_ACTIVITÉ A_
Recopiez sans aucune modification les lignes de données, depuis la toute première jusqu'à celle qui contient « navigazione. Per dare », celle-ci incluse.

_PASSAGE DU TEXTE_

Les montagnes escarpées, les précipices de la Suisse la mettent moins à l’abri que la stérilité du sol. Nous parlerons de la situation de l’Angleterre.
L’Italie, par la beauté de son climat et par sa fertilité, a toujours eu un attrait puissant pour les autres nations ; mais elle offre un double phénomène assez singulier ; c’est que jadis, et pendant longtemps, elle appartint à un peuple de conquérants qui asservissait toutes les autres nations : tandis que l’Italie moderne, toujours conquise, perdue et reconquise, n’a plus été que le rendez-vous des peuples qui venaient s’y battre.
Les Droits. – Il paraît contradictoire d’offrir comme cause de décadence les droits d’un héritier et cette même hérédité que nous présentons ailleurs comme cause de prospérité ; mais cette contradiction cesse si l’on fait attention aux circonstances. Quelques exemples suffiront pour mettre dans tout son jour notre opinion sur la valeur des droits que ne défendent pas une armée et le talent du prince à qui ces droits sont transmis, ou que ne confirme pas le suffrage du peuple.

_ACTIVITÉ B_
D'après le passage, qu'est-ce qui protège davantage la Suisse que ses montagnes escarpées et ses précipices ?

_LIGNES DE DONNÉES_
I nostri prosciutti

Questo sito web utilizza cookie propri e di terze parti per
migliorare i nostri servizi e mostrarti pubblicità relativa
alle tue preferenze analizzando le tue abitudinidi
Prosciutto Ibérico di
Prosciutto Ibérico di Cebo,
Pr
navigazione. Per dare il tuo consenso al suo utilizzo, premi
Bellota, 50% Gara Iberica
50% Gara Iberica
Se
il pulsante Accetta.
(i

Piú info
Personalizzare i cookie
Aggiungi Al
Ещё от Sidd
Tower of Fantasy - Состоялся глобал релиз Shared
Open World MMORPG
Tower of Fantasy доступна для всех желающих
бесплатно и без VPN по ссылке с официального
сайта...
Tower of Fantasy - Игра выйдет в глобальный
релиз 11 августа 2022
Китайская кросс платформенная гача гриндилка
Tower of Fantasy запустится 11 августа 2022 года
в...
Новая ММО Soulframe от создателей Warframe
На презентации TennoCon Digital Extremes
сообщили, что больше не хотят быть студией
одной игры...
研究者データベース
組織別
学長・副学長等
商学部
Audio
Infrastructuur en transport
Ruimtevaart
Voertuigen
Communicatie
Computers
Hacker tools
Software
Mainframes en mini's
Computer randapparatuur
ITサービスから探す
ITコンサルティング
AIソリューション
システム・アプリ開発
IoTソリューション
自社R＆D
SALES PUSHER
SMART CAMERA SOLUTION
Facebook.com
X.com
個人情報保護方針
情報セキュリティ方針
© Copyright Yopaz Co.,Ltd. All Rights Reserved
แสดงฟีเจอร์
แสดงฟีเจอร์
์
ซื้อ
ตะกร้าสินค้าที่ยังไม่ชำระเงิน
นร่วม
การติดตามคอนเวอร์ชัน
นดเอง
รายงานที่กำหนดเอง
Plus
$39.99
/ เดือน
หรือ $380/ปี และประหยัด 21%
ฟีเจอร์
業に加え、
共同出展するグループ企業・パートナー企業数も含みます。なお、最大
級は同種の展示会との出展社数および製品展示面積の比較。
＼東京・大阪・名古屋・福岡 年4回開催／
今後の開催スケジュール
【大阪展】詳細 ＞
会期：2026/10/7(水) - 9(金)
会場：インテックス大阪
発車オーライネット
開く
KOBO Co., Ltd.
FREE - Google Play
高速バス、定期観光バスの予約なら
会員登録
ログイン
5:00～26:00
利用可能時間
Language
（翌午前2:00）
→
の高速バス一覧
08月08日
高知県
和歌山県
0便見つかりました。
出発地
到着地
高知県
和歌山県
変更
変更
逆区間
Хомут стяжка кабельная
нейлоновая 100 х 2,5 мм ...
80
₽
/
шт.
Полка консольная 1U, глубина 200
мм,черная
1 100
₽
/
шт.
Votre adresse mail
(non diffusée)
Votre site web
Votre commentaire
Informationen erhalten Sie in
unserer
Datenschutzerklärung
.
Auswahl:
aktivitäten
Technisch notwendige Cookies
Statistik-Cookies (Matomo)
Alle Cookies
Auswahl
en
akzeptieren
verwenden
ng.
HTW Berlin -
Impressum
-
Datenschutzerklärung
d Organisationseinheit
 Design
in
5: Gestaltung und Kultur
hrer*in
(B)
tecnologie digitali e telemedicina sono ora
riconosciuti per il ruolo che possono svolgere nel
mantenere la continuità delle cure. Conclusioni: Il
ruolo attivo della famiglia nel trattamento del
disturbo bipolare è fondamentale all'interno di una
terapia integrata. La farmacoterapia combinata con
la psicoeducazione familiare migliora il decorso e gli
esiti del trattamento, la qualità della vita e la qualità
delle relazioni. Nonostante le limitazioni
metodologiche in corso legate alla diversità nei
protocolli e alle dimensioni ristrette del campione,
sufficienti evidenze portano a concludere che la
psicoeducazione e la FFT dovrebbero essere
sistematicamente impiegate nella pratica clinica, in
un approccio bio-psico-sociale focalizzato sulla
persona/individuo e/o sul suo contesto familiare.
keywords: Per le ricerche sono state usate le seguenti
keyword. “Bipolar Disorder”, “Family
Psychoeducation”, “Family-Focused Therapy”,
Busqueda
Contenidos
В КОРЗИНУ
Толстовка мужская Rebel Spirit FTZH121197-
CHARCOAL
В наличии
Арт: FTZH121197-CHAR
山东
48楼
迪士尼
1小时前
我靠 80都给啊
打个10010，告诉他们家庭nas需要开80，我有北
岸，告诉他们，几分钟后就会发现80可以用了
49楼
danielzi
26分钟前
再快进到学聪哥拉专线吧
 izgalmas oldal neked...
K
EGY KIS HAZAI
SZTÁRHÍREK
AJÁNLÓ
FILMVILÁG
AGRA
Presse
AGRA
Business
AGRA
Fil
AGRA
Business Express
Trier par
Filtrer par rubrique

_ZONE DE RÉPONSE A_
I nostri prosciutti

Questo sito web utilizza cookie propri e di terze parti per
migliorare i nostri servizi e mostrarti pubblicità relativa
alle tue preferenze analizzando le tue abitudinidi
Prosciutto Ibérico di
Prosciutto Ibérico di Cebo,
Pr
navigazione. Per dare il tuo consenso al suo utilizzo, premi

_ZONE DE RÉPONSE B_
La stérilité de son sol.